Karyn – Women of Oz

CAMBODIA

Every time we build (as part of the Tabitha Foundation Cambodia), it’s a challenge because 40 to 50 people build 40 homes in 3 days. It’s heads down, bottom up, hammer away. It’s always a physical challenge.

And what do you do?

Build. Hammer.

When we go there, there’s usually a cement base that’s already poured and a frame and a roof. And we hammer floorboards. They can be bamboo or timber. And we basically hammer. One project, I think we did 3000 nails in 2 floors and also we used corrugated iron around the external walls. It has a cut out door-frame and a window, and I guess it doesn’t sound like it’s a beautiful luxury framework in which people live, but it’s dry – Cambodia has so much rain – and it’s a protection for their property and anything that’s precious. It’s a safe place for them.

I’ve been doing it for 9 years. I took my daughter last year, for her birthday, for her 21st. We went to visit Sue Huxley’s school, which was amazing. And I took my 21 year-old daughter and a friend of hers. I wanted to take them to Siem Reap because Siem Reap is one step away from heaven. That’s the temple area. It’s beautiful. That always overwhelms me because that’s so amazing. So taking Jessica last year was really important. Rather than her just being involved in the build, I just wanted her to get a sense of the country, just to understand why I just keep having to go back, why it’s just in me. It’s almost like I feel, it’s one of those places that you become so involved in it, that it’s almost hard not to go back.

It’s like watching the twin towers fall. It’s like you watch something horrific or you understand the circumstance of something and you think, I’ve seen this same picture, I’ve seen this same circumstance again and again and again. The footage just keeps coming, the environment is still there. But it’s like, do I have enough? Do I just go to bed now because I’ve already seen it? It’s like you can’t give yourself permission to step away because it’s like a responsibility. That’s how I feel. It’s a bit of a responsibility.

Your instructions. How would the interview above about building homes in Cambodia go on from its last sentence? Write the next part in the same voice.

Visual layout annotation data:
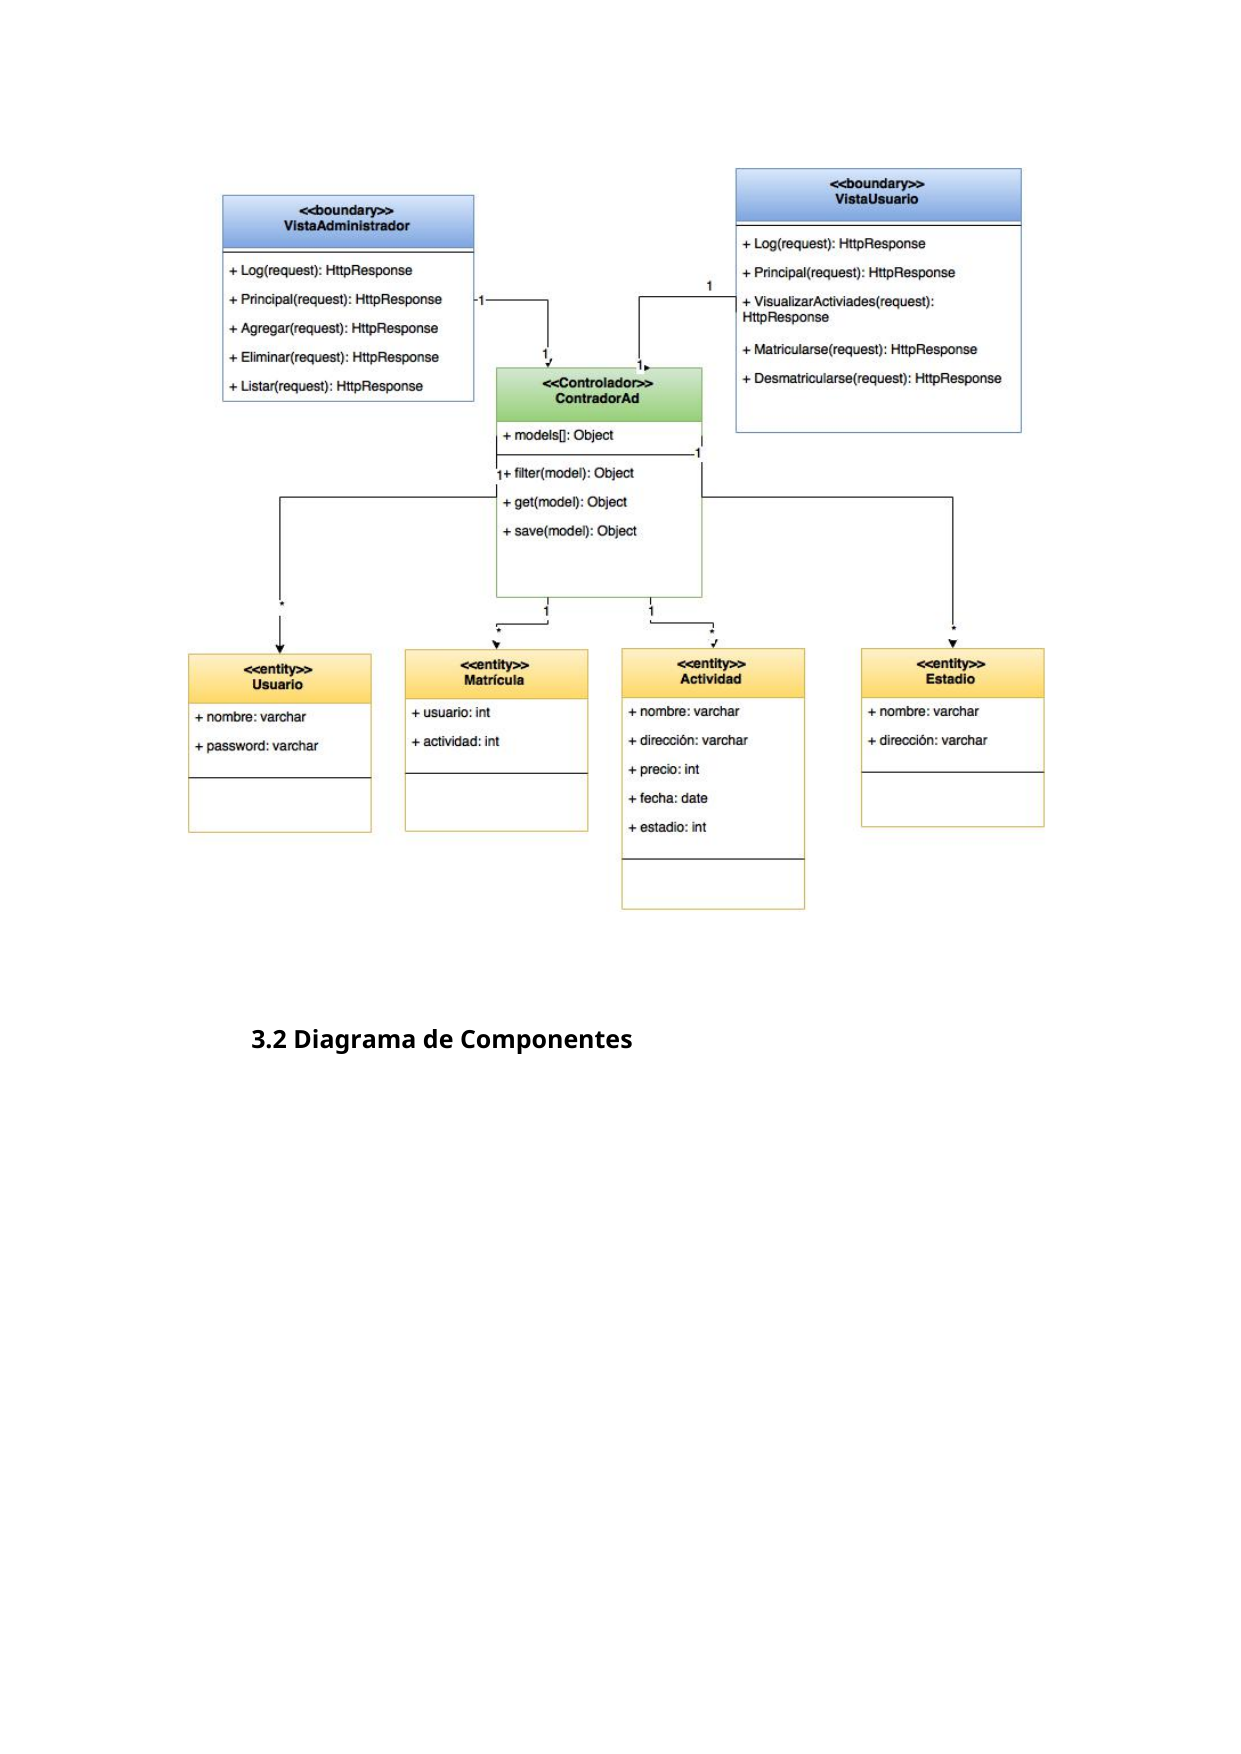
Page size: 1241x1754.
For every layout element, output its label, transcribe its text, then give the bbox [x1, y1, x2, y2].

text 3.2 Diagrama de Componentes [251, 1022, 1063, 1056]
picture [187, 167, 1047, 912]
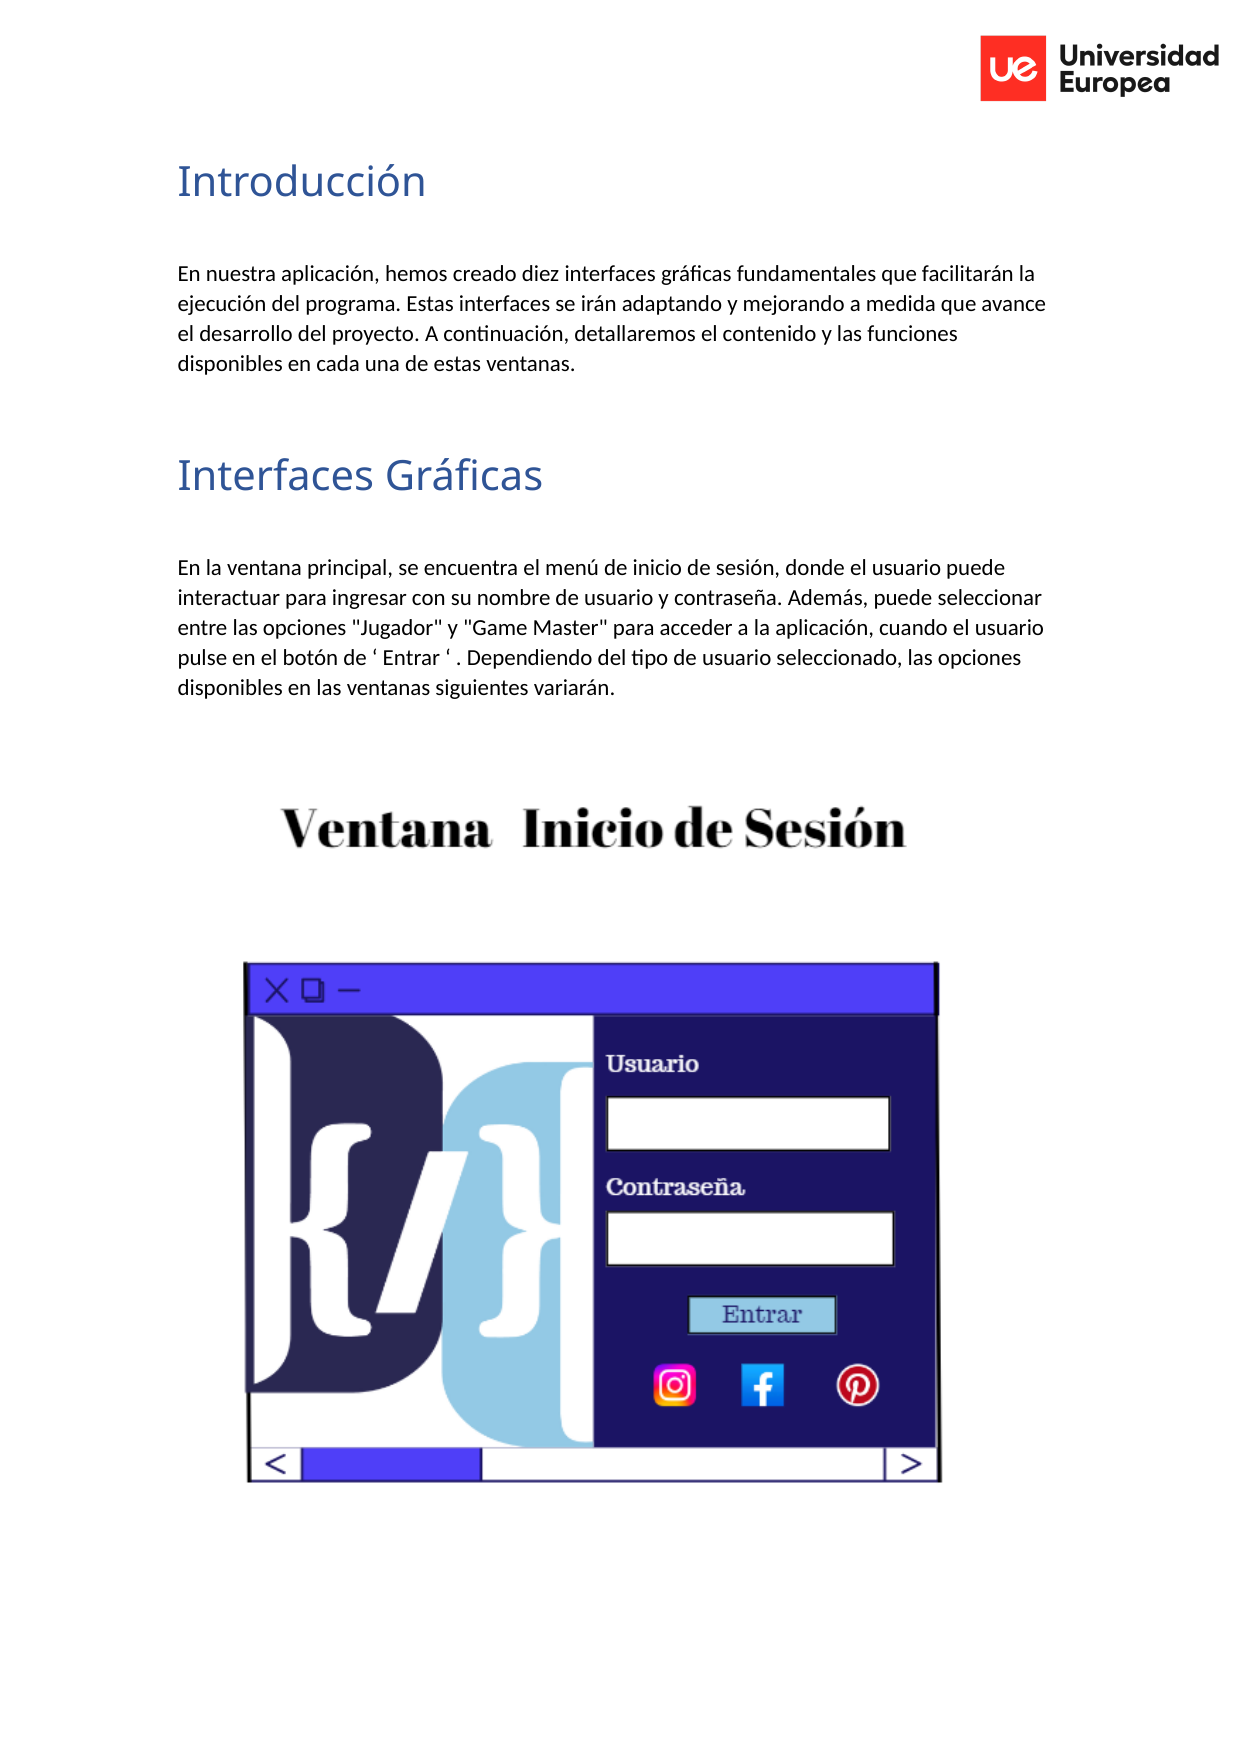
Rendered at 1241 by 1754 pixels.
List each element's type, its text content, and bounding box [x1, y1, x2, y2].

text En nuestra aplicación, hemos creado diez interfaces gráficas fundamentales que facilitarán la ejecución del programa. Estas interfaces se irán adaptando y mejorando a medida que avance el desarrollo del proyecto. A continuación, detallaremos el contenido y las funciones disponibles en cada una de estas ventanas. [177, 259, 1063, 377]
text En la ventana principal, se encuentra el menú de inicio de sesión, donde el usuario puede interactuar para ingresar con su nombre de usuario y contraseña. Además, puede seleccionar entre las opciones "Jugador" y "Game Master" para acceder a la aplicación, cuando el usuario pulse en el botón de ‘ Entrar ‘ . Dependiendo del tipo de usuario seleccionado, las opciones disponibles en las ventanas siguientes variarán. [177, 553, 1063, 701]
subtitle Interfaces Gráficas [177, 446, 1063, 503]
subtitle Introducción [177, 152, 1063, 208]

Answer to this problem.
So that’s why I keep going back. But it’s so much fun. I love it. It’s so energising. It’s such a remarkable experience. As I said, it’s a way for me to go very safely into a country, really make a contribution. You see that. We drive through all the areas. We see all the Tabitha houses. They’re so well recognised. Each time we build, it’s usually 40 houses in a province. So maybe we do 4 houses amongst my team of 8 people. That’s a lot of houses. But there’s a lot of people that don’t have a shelter.

There’s no mucking around, let’s discuss it. It’s like: there it is, there’s the materials, the floor’s in place, start hammering! The most important thing is: where is the sun and how do we put up what walls to protect us from that beating? Because by the time you’ve been out since 8 o’clock in the morning and it’s 38 degrees and it’s 1 o’clock, wow, that heat! It’s the only place that I ever feel that complete, not dehydration, it’s different. Something happens to your body, it’s completely spent.

We had the opportunity to visit the site of a school being built in honour of one of the leaders and organisers of the build initiative Sue Huxley. I happened to go into the building to take a photo when the teacher came in. She had probably 60 or 70 students with her and they all walked in. I was sort of stuck in the middle of the room thinking “Ok, might be time for me to go now,” I was disturbing them by being in their space. So I was saying “Excuse me, I’m sorry I’m in your little space,” and she said “No, no, no.” And they started to sing. And all of my colleagues in the build team were outside the frame of the building looking in, and I was just in the middle of these amazing children singing, singing, singing. And that was a really overwhelming experience. I felt like a giant as I’m so long-limbed. And they were so open-faced and everyone participating, just singing their little hearts out. I felt like Maria out of The Sound of Music.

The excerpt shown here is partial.